Does anyone know of interesting events going on in that time in Baja California Sur? Or any good websites with events and festival listings in the area?

Thanks in advance 

Cass


----------



## makaloco (Mar 26, 2009)

Hi there, here you go:
http://www.rozinlapaz.com/
Late summer tends to be a slow time in La Paz, but you'll still find plenty going on. Note that there's a link to a map where it says "Venues" on the home page. Many events are within walking distance of the Malecón. Enjoy your stay!


----------



## chicois8 (Aug 8, 2009)

Go to:
Baja Nomad - Taking You Back to Baja!

Go to forums and ask there....


----------



## MrOctober430 (Jul 15, 2011)

Is it true La Paz has a high crime rate?


----------



## chicois8 (Aug 8, 2009)

I just was there last week and did not see or hear of any problems, it was nice to see thousands of people walking along the malecon after 9PM...There is also a bicycle lane just off the malecon so pedestrians do not have to worry about bicycle traffic. Remember La Paz translates to The Peace in English. Also it can be very hot there and it is still hurricane season during your planned time of visit.


----------



## makaloco (Mar 26, 2009)

MrOctober430 said:


> Is it true La Paz has a high crime rate?
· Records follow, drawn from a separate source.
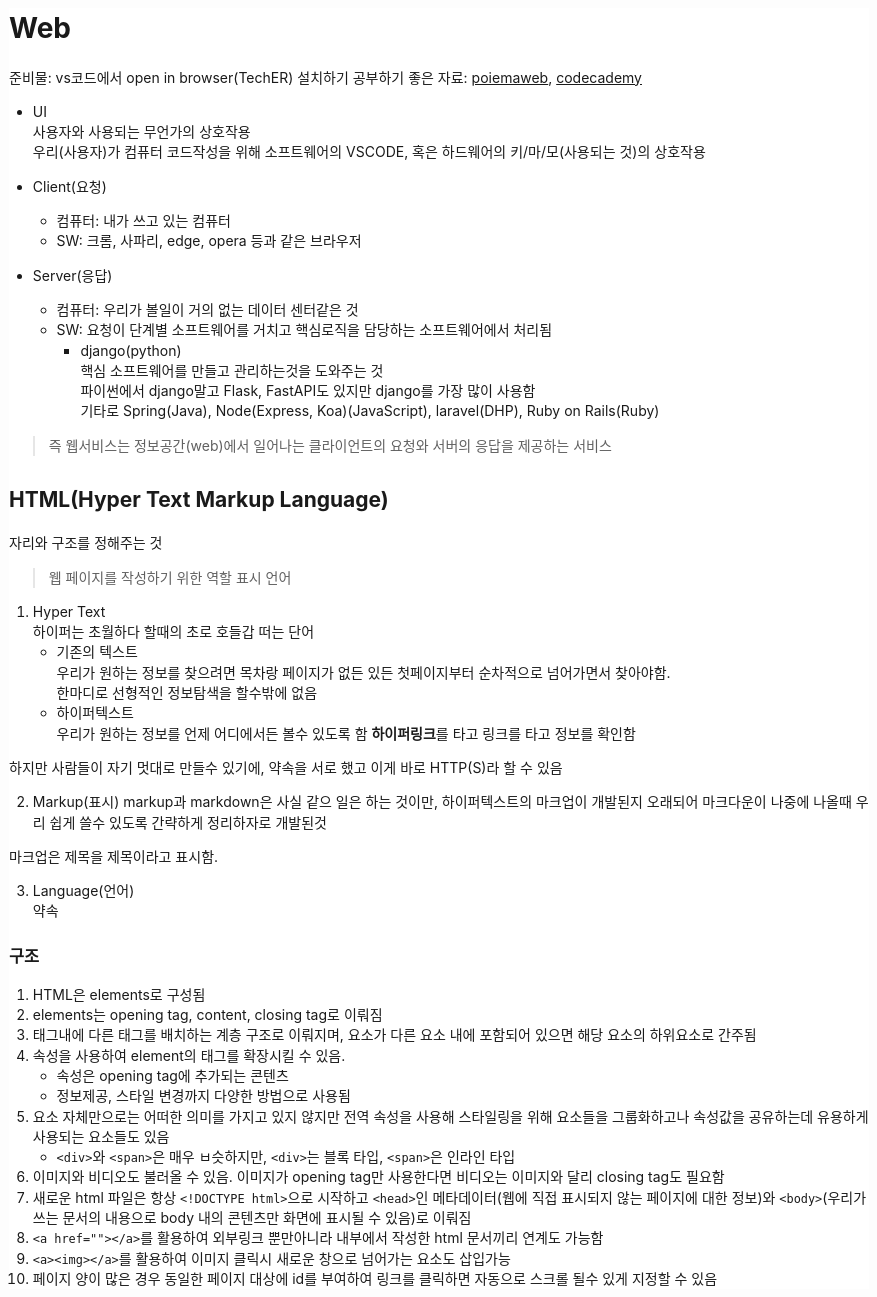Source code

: # Web
준비물: vs코드에서 open in browser(TechER) 설치하기
공부하기 좋은 자료: [poiemaweb](https://poiemaweb.com/html5-syntax), [codecademy](https://www.codecademy.com/courses/learn-html/lessons/html-document-standards/exercises/indentation-html)

- UI   
사용자와 사용되는 무언가의 상호작용   
우리(사용자)가 컴퓨터 코드작성을 위해 소프트웨어의 VSCODE, 혹은 하드웨어의 키/마/모(사용되는 것)의 상호작용

- Client(요청)    
  - 컴퓨터: 내가 쓰고 있는 컴퓨터
  - SW: 크롬, 사파리, edge, opera 등과 같은 브라우저

- Server(응답)
  - 컴퓨터: 우리가 볼일이 거의 없는 데이터 센터같은 것
  - SW: 요청이 단계별 소프트웨어를 거치고 핵심로직을 담당하는 소프트웨어에서 처리됨
    - django(python)    
    핵심 소프트웨어를 만들고 관리하는것을 도와주는 것     
    파이썬에서 django말고 Flask, FastAPI도 있지만 django를 가장 많이 사용함     
    기타로 Spring(Java), Node(Express, Koa)(JavaScript), laravel(DHP), Ruby on Rails(Ruby)


> 즉 웹서비스는 정보공간(web)에서 일어나는 클라이언트의 요청와 서버의 응답을 제공하는 서비스

## HTML(Hyper Text Markup Language)
자리와 구조를 정해주는 것
> 웹 페이지를 작성하기 위한 역할 표시 언어

1. Hyper Text  
하이퍼는 초월하다 할때의 초로 호들갑 떠는 단어   
   - 기존의 텍스트   
   우리가 원하는 정보를 찾으려면 목차랑 페이지가 없든 있든 첫페이지부터 순차적으로 넘어가면서 찾아야함.    
   한마디로 선형적인 정보탐색을 할수밖에 없음
   - 하이퍼텍스트   
   우리가 원하는 정보를 언제 어디에서든 볼수 있도록 함
   **하이퍼링크**를 타고 링크를 타고 정보를 확인함

하지만 사람들이 자기 멋대로 만들수 있기에, 약속을 서로 했고 이게 바로 HTTP(S)라 할 수 있음

2. Markup(표시)
markup과 markdown은 사실 같으 일은 하는 것이만, 하이퍼텍스트의 마크업이 개발된지 오래되어 마크다운이 나중에 나올때 우리 쉽게 쓸수 있도록 간략하게 정리하자로 개발된것

마크업은 제목을 제목이라고 표시함.

3. Language(언어)   
   약속

### 구조
1. HTML은 elements로 구성됨
2. elements는 opening tag, content, closing tag로 이뤄짐
3. 태그내에 다른 태그를 배치하는 계층 구조로 이뤄지며, 요소가 다른 요소 내에 포함되어 있으면 해당 요소의 하위요소로 간주됨
4. 속성을 사용하여 element의 태그를 확장시킬 수 있음. 
   - 속성은 opening tag에 추가되는 콘텐츠
   - 정보제공, 스타일 변경까지 다양한 방법으로 사용됨
5. 요소 자체만으로는 어떠한 의미를 가지고 있지 않지만 전역 속성을 사용해 스타일링을 위해 요소들을 그룹화하고나 속성값을 공유하는데 유용하게 사용되는 요소들도 있음
   - `<div>`와 `<span>`은 매우 ㅂ슷하지만, `<div>`는 블록 타입, `<span>`은 인라인 타입
6. 이미지와 비디오도 불러올 수 있음. 이미지가 opening tag만 사용한다면 비디오는 이미지와 달리 closing tag도 필요함
7. 새로운 html 파일은 항상 `<!DOCTYPE html>`으로 시작하고 `<head>`인 메타데이터(웹에 직접 표시되지 않는 페이지에 대한 정보)와 `<body>`(우리가 쓰는 문서의 내용으로 body 내의 콘텐츠만 화면에 표시될 수 있음)로 이뤄짐
8. `<a href=""></a>`를 활용하여 외부링크 뿐만아니라 내부에서 작성한 html 문서끼리 연계도 가능함
9. `<a><img></a>`를 활용하여 이미지 클릭시 새로운 창으로 넘어가는 요소도 삽입가능
10. 페이지 양이 많은 경우 동일한 페이지 대상에 id를 부여하여 링크를 클릭하면 자동으로 스크롤 될수 있게 지정할 수 있음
Not that I know of, and I've lived here for more than five years. There's crime in any city, of course, but in La Paz it seems to be mostly petty and property crime. I don't have any stats, but my understanding is that violent crime and organized crime rates are fairly low relative to most other parts of the country.


----------



## CMurph (Aug 10, 2012)

Hi,

makaloco and chicois8 thanks, I will check those out!
FYI I found this site, which seems to be a great resource! baja (dot) com

Thank you all


----------